Since April 1999, when then-Attorney General Peter Verniero released a report admitting to the practice of racial profiling by New Jersey State Police, attorneys from both sides had been in settlement talks. However, attorneys for the victims of racial profiling said that while the State has admitted to the unconstitutional practice, it is simply unwilling to take responsibility or to compensate for the damage it has done.

Further, noted Neil Mullin, a cooperating attorney with the ACLU of New Jersey, in December 1999, New Jersey entered into an agreement with the Department of Justice, in which they agreed to remedy the problem of racial profiling in the state. “It is now two years later, the practice still continues and this administration is still resisting making amends to those the State has victimized,” he said.

The claims in both cases are disturbing, Mullin said.

According to legal papers filed in the state case, lead plaintiffs Felix Morka, a Nigerian national, and Laila Maher, an Egyptian American woman of color, were driving along the New Jersey Turnpike in January 1996, when they were pulled over to the side of the highway by the New Jersey State Police.

During the traffic stop, the complaint says, one of the officers began to strangle Morka and slam him repeatedly against his steering wheel. The other officer assaulted Maher by twisting her arm behind her back and throwing her against the car.

Although Maher and Morka tried to file a formal complaint, they were met with resistance by New Jersey police, the lawsuit states. At first they were denied the proper forms to file a complaint, and later the police failed to complete an investigation of their complaint.

“What happened that night has left me feeling uneasy and leery of the police,” said Morka. “Before this happened, I really thought that the police were here for our protection, but now I do not know what to think.”
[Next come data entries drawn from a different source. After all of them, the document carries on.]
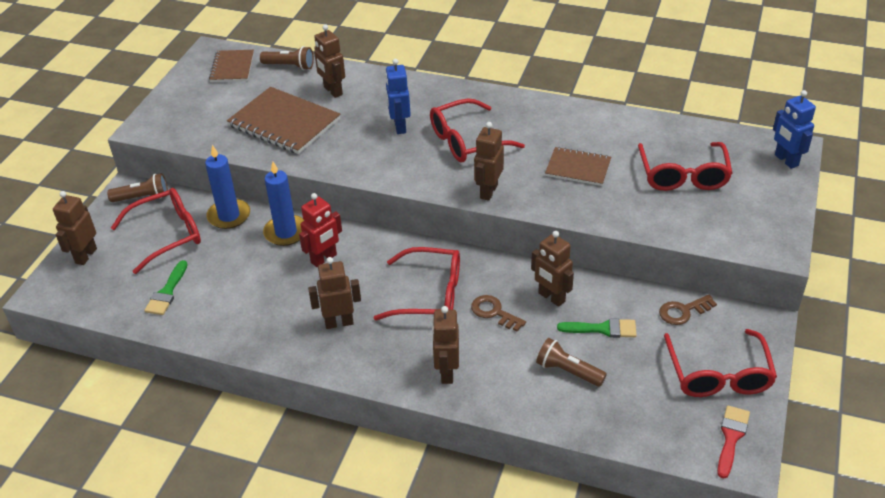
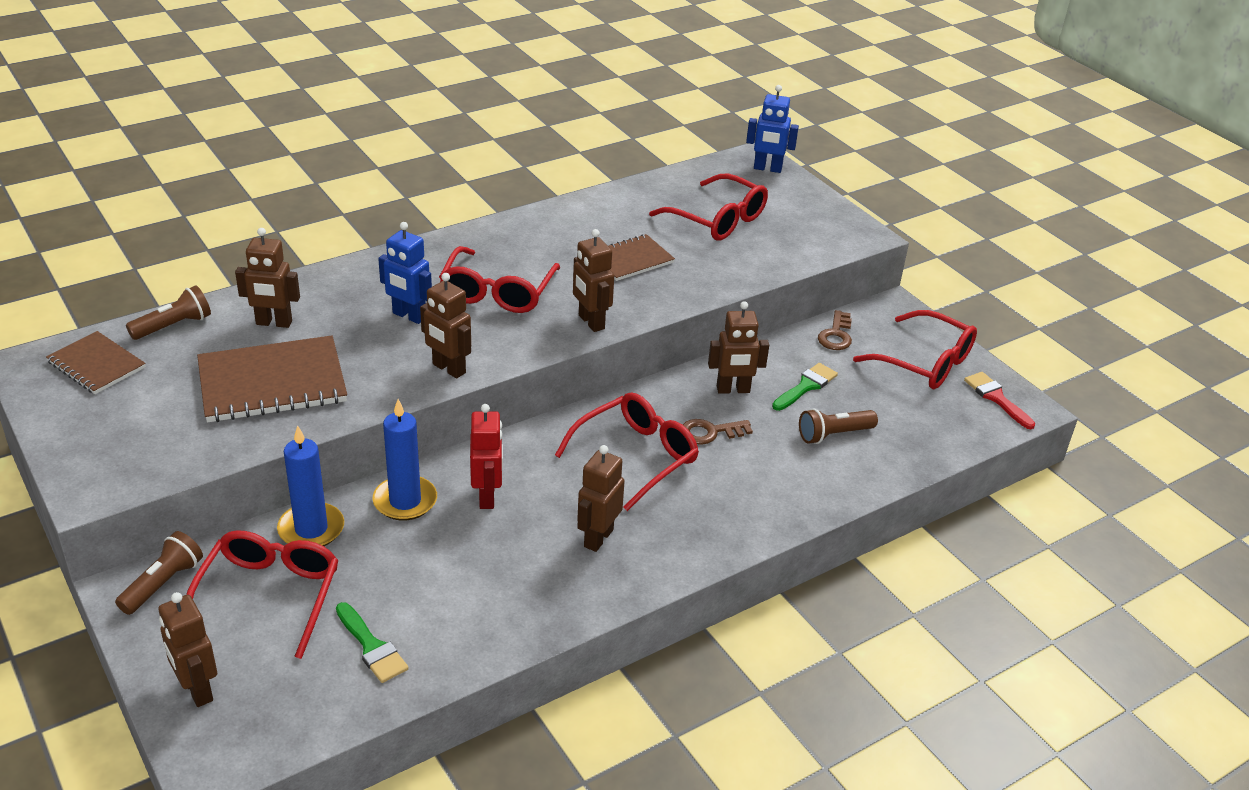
camera: 55 degrees left, 5 degrees down
(446, 372) = (753, 505): brown robot -> brown robot (448, 369)

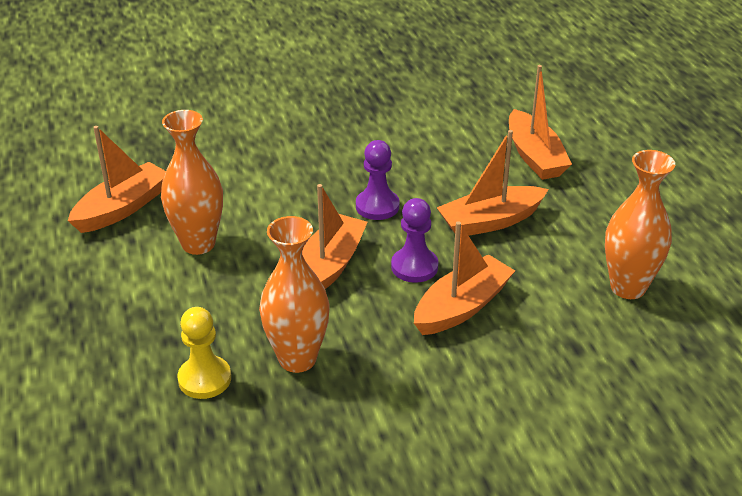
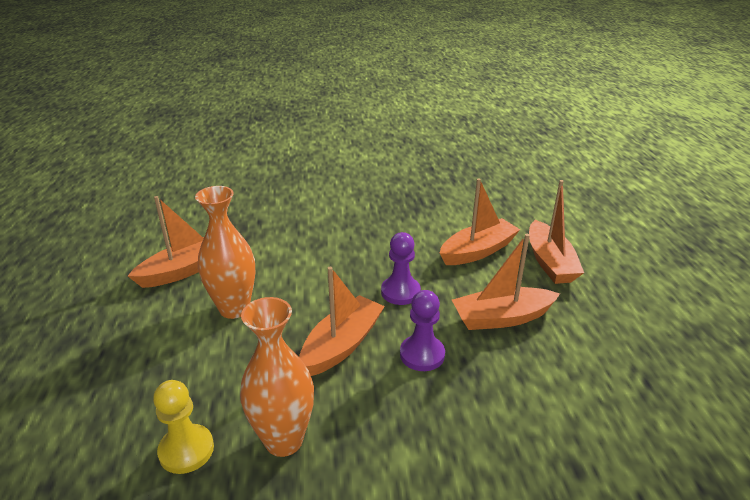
camera: 10 degrees right, 5 degrees down
(461, 307) = (460, 404): orange boat -> orange boat (478, 251)
(628, 287) = (635, 404): orange vase -> none

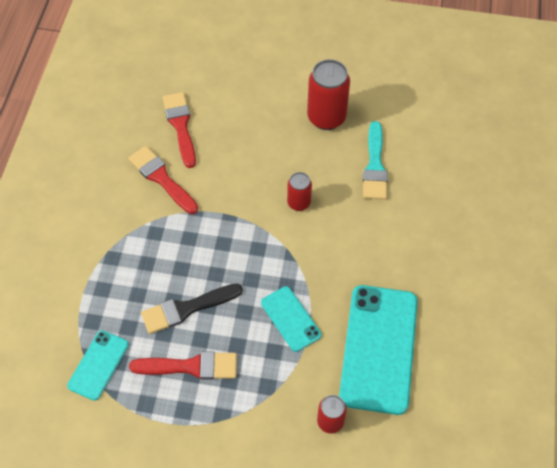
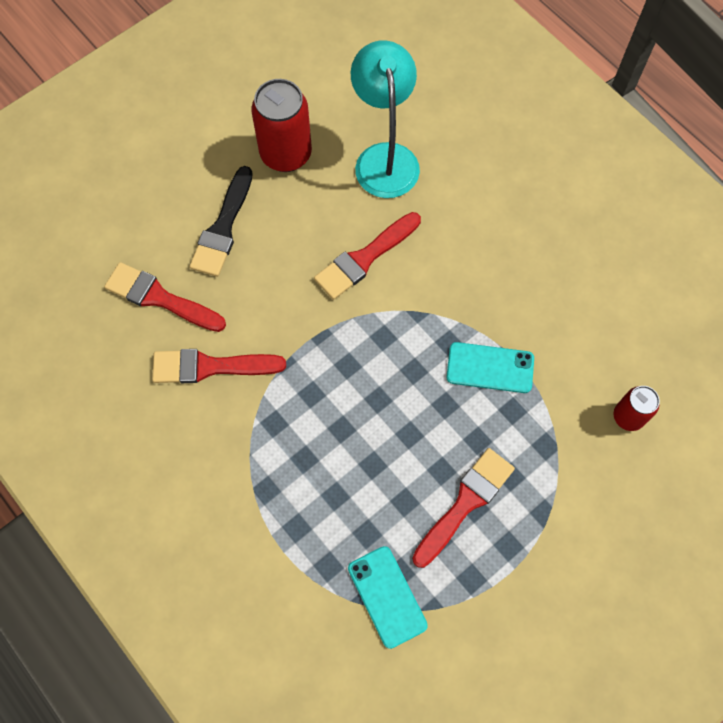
camera: 50 degrees left, 10 degrees up
(186, 309) = (395, 458): black brush -> black brush (223, 228)
(299, 203) = (364, 258): red can -> red brush
(375, 166) = (384, 158): turquoise brush -> turquoise lamp
(379, 348) = (587, 314): turquoise phone -> none

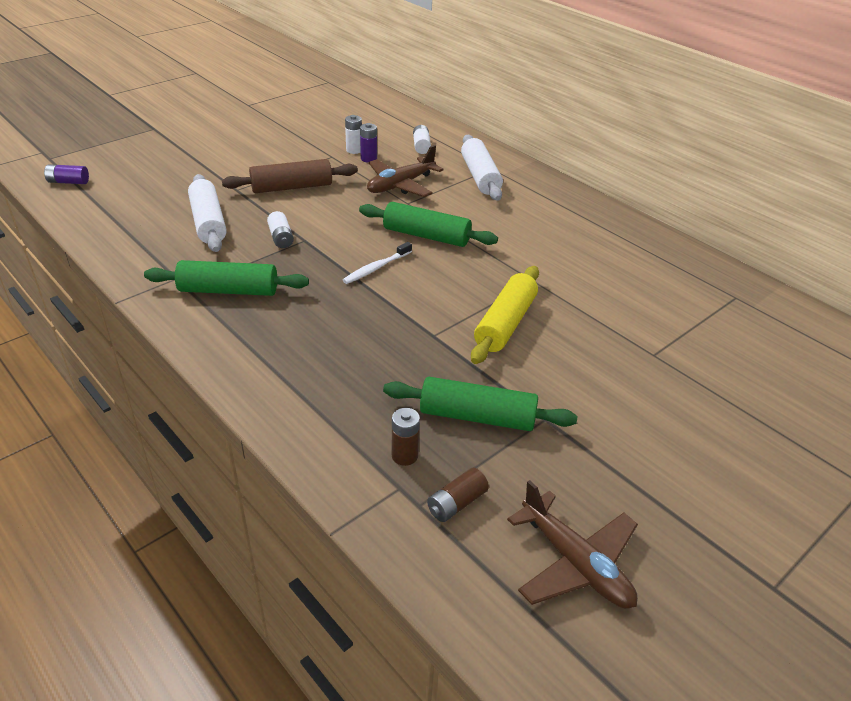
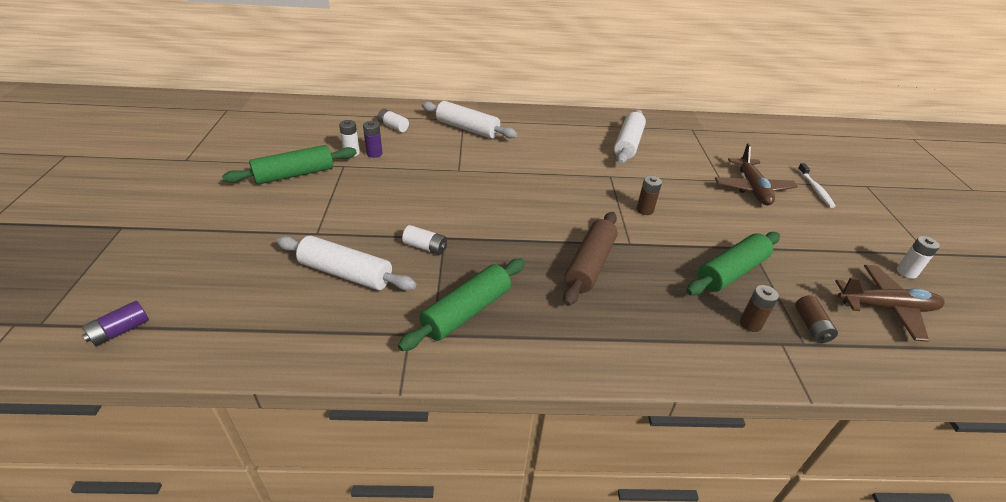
camera: 50 degrees left, 0 degrees up
(292, 187) = (358, 205): brown rolling pin -> brown rolling pin (589, 265)
(376, 268) = (524, 225): white toothbrush -> white toothbrush (815, 189)
(400, 185) = (431, 160): brown plane -> brown plane (752, 188)
(426, 236) = (510, 185): green rolling pin -> green rolling pin (294, 174)
(505, 323) = (644, 210): yellow rolling pin -> brown battery
(617, 268) = (628, 144): none -> white rolling pin
(688, 570) = (906, 272): none -> white battery

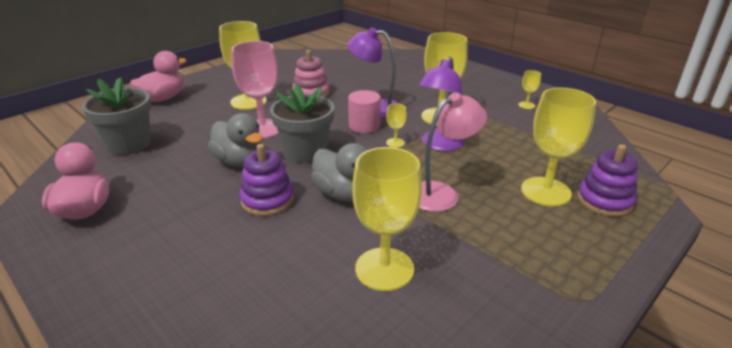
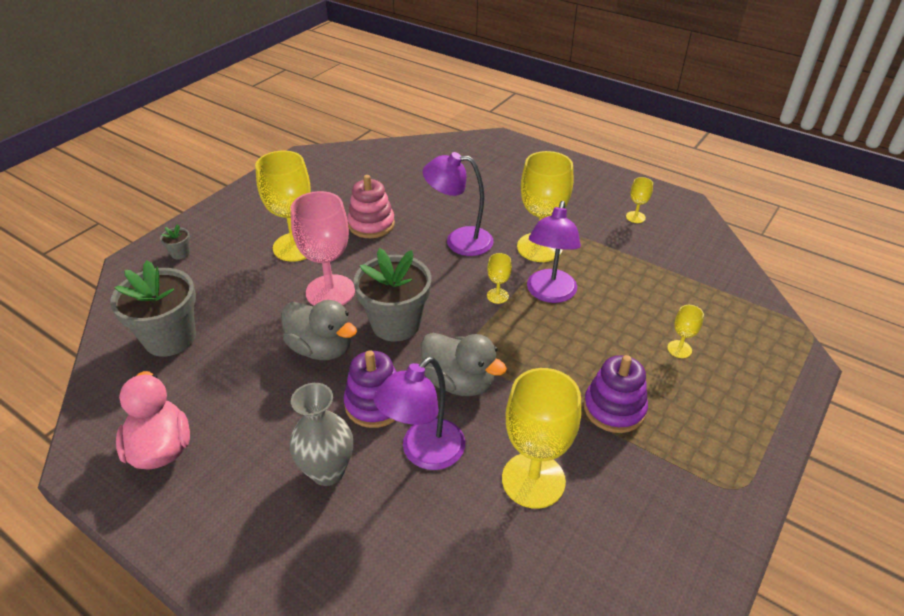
camera: 10 degrees left, 10 degrees up
(163, 98) = (180, 253): pink duck -> grey flower pot
(208, 240) = (327, 471): none -> grey vase
(294, 238) = (424, 453): none -> purple lamp
(364, 126) = (453, 272): pink cylinder -> none
(441, 193) = (568, 366): pink lamp -> none
(545, 191) = (679, 349): yellow goblet -> yellow goblet, size x0.45
(604, 201) = (741, 354): purple stacking toy -> purple stacking toy (614, 408)

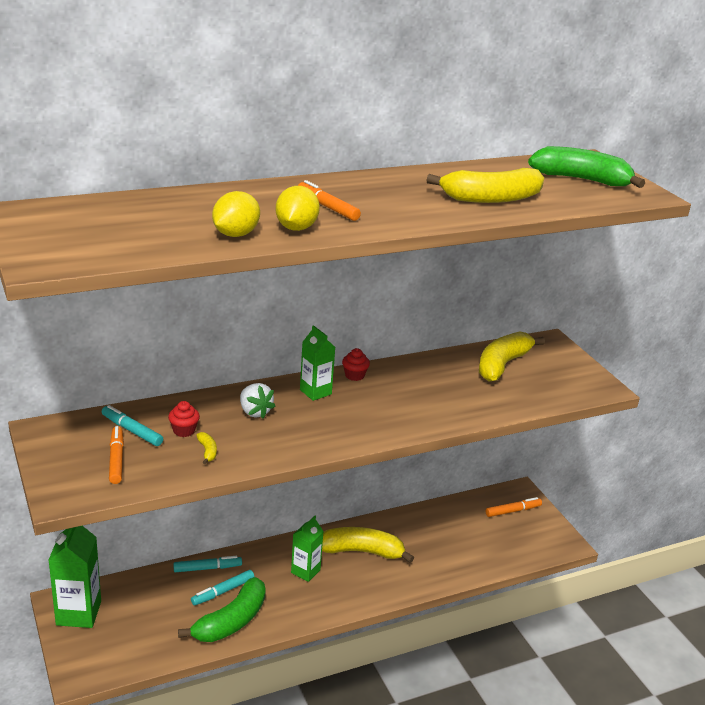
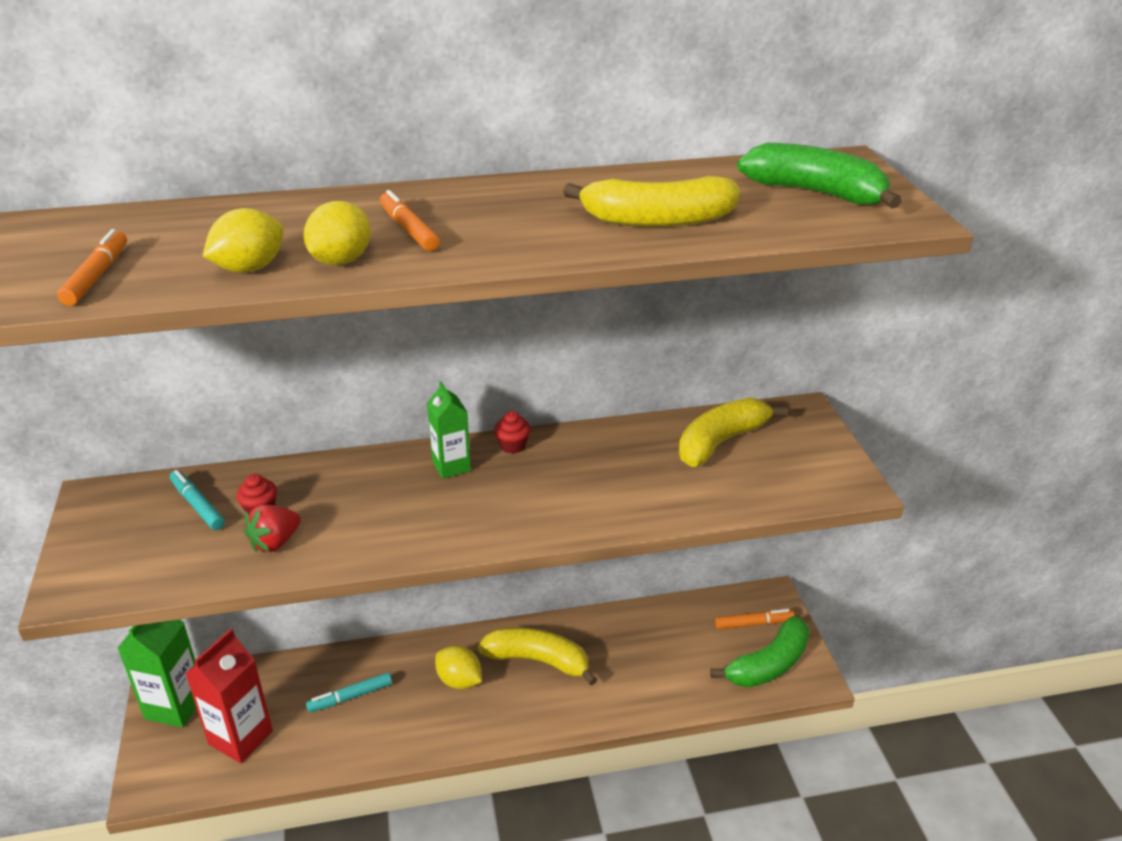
camera: 15 degrees right, 5 degrees up
(116, 459) = (159, 544): orange marker -> orange marker (97, 276)
(144, 630) = (240, 738): none -> red carton
(207, 451) = (275, 542): yellow banana -> red strawberry
(207, 568) = (343, 663): turquoise marker -> none
(231, 621) = (346, 739): green banana -> green banana (768, 665)
(254, 412) = (361, 490): white strawberry -> none
(305, 571) = (459, 681): green carton -> yellow lemon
Dr. Elmo Randolph, another lead plaintiff in the Morka case, is a dentist who drives a luxury car and has been stopped approximately one hundred times without ever receiving a ticket. During many of these stops Dr. Randolph was subjected to searches of his car and lengthy interrogations about his profession and how and where he bought his car.

“Troopers do not have the right to detain me simply because I’m an African-American who owns a nice car. Yet I have had to prove, time and again, that I truly am a dentist and not a thief or a drug dealer. It’s humiliating,” Dr. Randolph said. “It’s now reached the point where I no longer feel free to use the Turnpike and I avoid it whenever possible.”

The federal case involves Thomas White, a decorated Korean War Veteran and retired corrections officer; John McKenzie, also a retired corrections officer; Frederick Hamiel, a newspaper-advertising executive; and Tyrone Hamilton, a juvenile corrections officer. All of the plaintiffs, who are men of color, were stopped without cause in separate incidents on the New Jersey Turnpike between 1997 and 1999. According to the lawsuit, the men were targeted and stopped because of the color of their skin.

“These men could be our friends, neighbors and family members,” said Alan Yatvin, a cooperating attorney with the ACLU of Pennsylvania. “The fact that they were singled out for the indignity of roadside questioning or search of their cars because of their race should shock and horrify every freedom-loving American.”

The attorneys representing the plaintiffs in Morka and Maher v. State of New Jersey, et al., are William H. Buckman in Moorestown, NJ; Neil Mullin of Smith Mullin, P.C. in Montclair, NJ; Lawrence Lustberg and Risa Kaufman in Newark, NJ; and Edward Barocas and J.C. Salyer, of the ACLU of New Jersey in Newark. The attorneys representing the plaintiffs in White v. Williams are Alan Yatvin of the law firm Popper & Yatvin; Stefan Presser of the ACLU of Pennsylvania; David Rudovsky of law firm Kairys & Rudovsky, all located in Philadelphia and William H. Buckman in Moorestown, NJ.